Il pretesto è che Berlusconi è un delinquente, tocca il culo alle ragazze (il playful premier del Financial Times o, se volete, il “giocoliere galante” evocato dal vostro direttore), ha rincretinito gli italiani con i palinsesti televisivi, immagino a colpi di Lerner, Gabanelli, Gruber, Dandini, Floris, Santoro e Fabio Fazio, in più annullando ogni caratterizzazione politica dei programmi Mediaset e generando durante il suo dominio tirannico sul sistema un terzo polo televisivo in cui eccelle Enrico Mentana con il suo tg7; il delinquente inoltre ordina al Parlamento il confezionamento di leggi ad personam per difendersi dalla cura equilibrata con cui magistrati comizianti della procura di Palermo vogliono tirarlo dentro da anni con accuse di strage mafiosa, una delicata Boccassini vuole imputargli una rete di prostituzione per delle feste tenutesi a casa sua, e una quantità di altri magistrati, civili e penali, desiderano che vada in galera per le accuse più varie e che prima, per cortesia, passi un sette-ottocento milioni di risarcimento all’editore di Repubblica.

La faccenda è grottesca, ma è anche molto seria. Il fronte antiberlusconiano eccita gli animi alla guerra civile. Il gioco è sporco, brutale. Le gride illiberali emesse da questi tecnici del colpo di stato rimbecilliscono davvero una minoranza fanatica. La loro stampa fiancheggiatrice di bassa lega, guidata da un manipolo di teppisti dell’informazione, diffama e denigra a piene mani, tutti i giorni, coloro che tentano di resistere all’ondata di piena merdaiola. Mettono in pericolo la convivenza civile con l’ostentazione della virtù mentre i loro attori e saltimbanchi simbolo investono alla caccia del 20 per cento di interessi promesso dal Madoff dei Parioli i loro piccoli risparmi ottenuti nel vasto e florido mercato dell’odio politico. Questa masnada mette in mora le istituzioni e i poteri neutri. Rovescia ogni frittata e, mentre butta fango e merda sull’Arcinemico, lamenta di essere vittima di una orwelliana macchina del fango (il senso dell’umorismo non è il forte di questi golpisti meschini, di questi chiagn’ e fotti).

C’è chi il dirty job, il lavoro sporco, lo fa con argomenti diretti, come l’italianista che sbaglia congiuntivo e indicativo, chi lo fa con argomenti malinconici e profetici, chi lo fa impancandosi a difensore del diritto o meglio di una versione totalitaria e incostituzionale della legalità, intesa come una clava da opporre alla sovranità del Parlamento, alla sovranità dei cittadini che lo eleggono, alla divisione dei poteri distrutta dalla incauta riforma dell’articolo 68 della Costituzione, nell’anno di grazia del Grande Terrore, il 1993.

*DATI DISPONIBILI*.

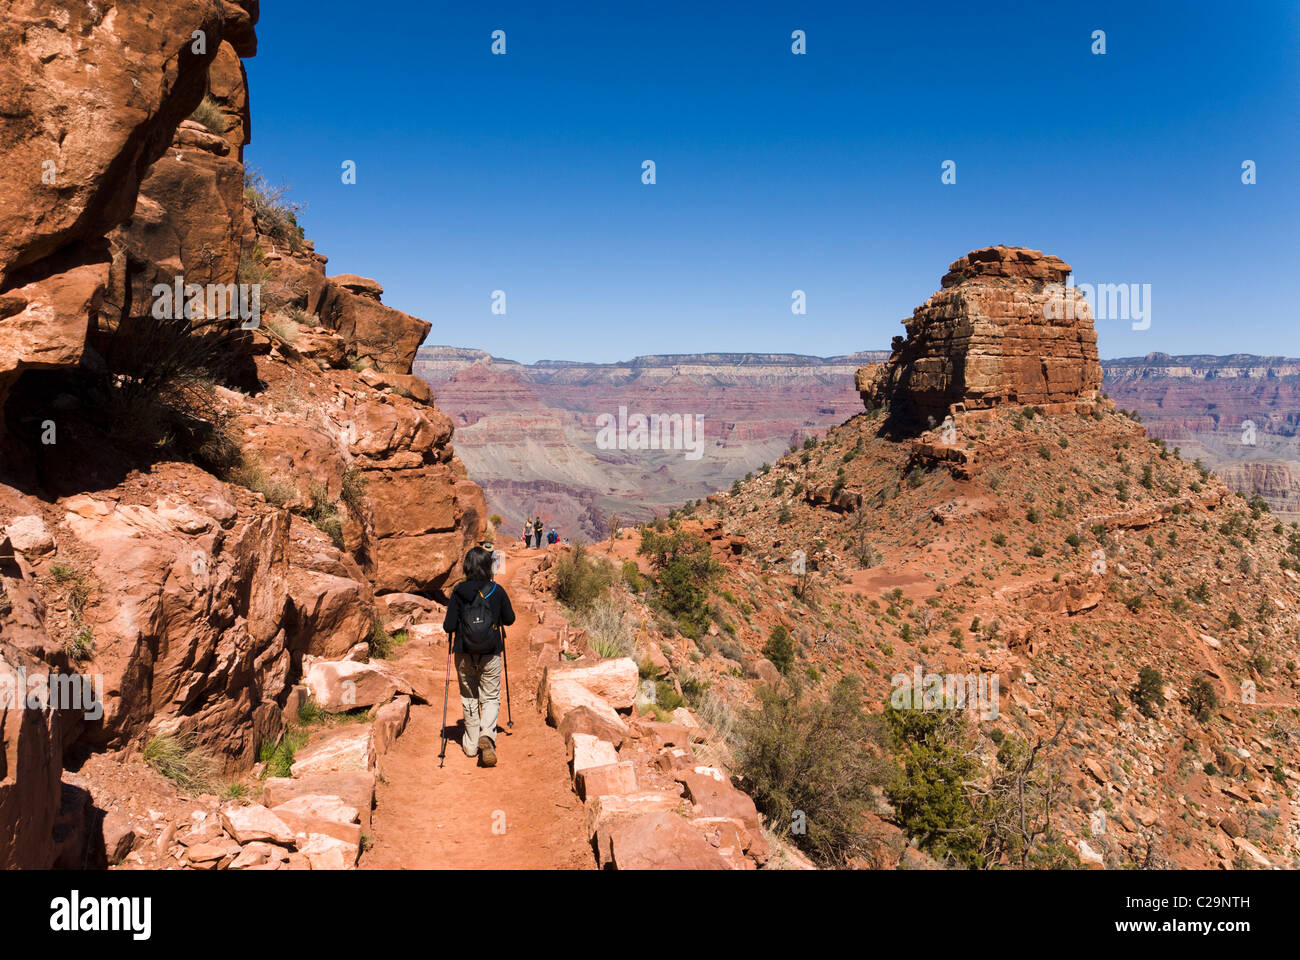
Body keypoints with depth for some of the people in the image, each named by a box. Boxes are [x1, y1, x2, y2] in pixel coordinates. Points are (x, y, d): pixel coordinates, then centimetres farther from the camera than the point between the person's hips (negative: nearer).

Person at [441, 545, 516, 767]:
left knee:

*ESERCIZI PROPOSTI*.
A. Estrai dal brano scelto il passo che inizia con "C’è chi il dirty" e termina con "Terrore, il 1993.", senza cambiare nulla.
B. Per favore, ricopia senza alcuna modifica le righe di tutte le voci, escludendo le immagini.

*ELENCO RISPOSTE*.
A.
C’è chi il dirty job, il lavoro sporco, lo fa con argomenti diretti, come l’italianista che sbaglia congiuntivo e indicativo, chi lo fa con argomenti malinconici e profetici, chi lo fa impancandosi a difensore del diritto o meglio di una versione totalitaria e incostituzionale della legalità, intesa come una clava da opporre alla sovranità del Parlamento, alla sovranità dei cittadini che lo eleggono, alla divisione dei poteri distrutta dalla incauta riforma dell’articolo 68 della Costituzione, nell’anno di grazia del Grande Terrore, il 1993.

B.
Body keypoints with depth for some of the people in the image, each named by a box. Boxes are [x1, y1, x2, y2] in pixel coordinates. Points are (x, y, d): pixel coordinates, then centimetres farther from the camera than the point between the person's hips (negative: nearer).

Person at [441, 545, 516, 767]:
left knee:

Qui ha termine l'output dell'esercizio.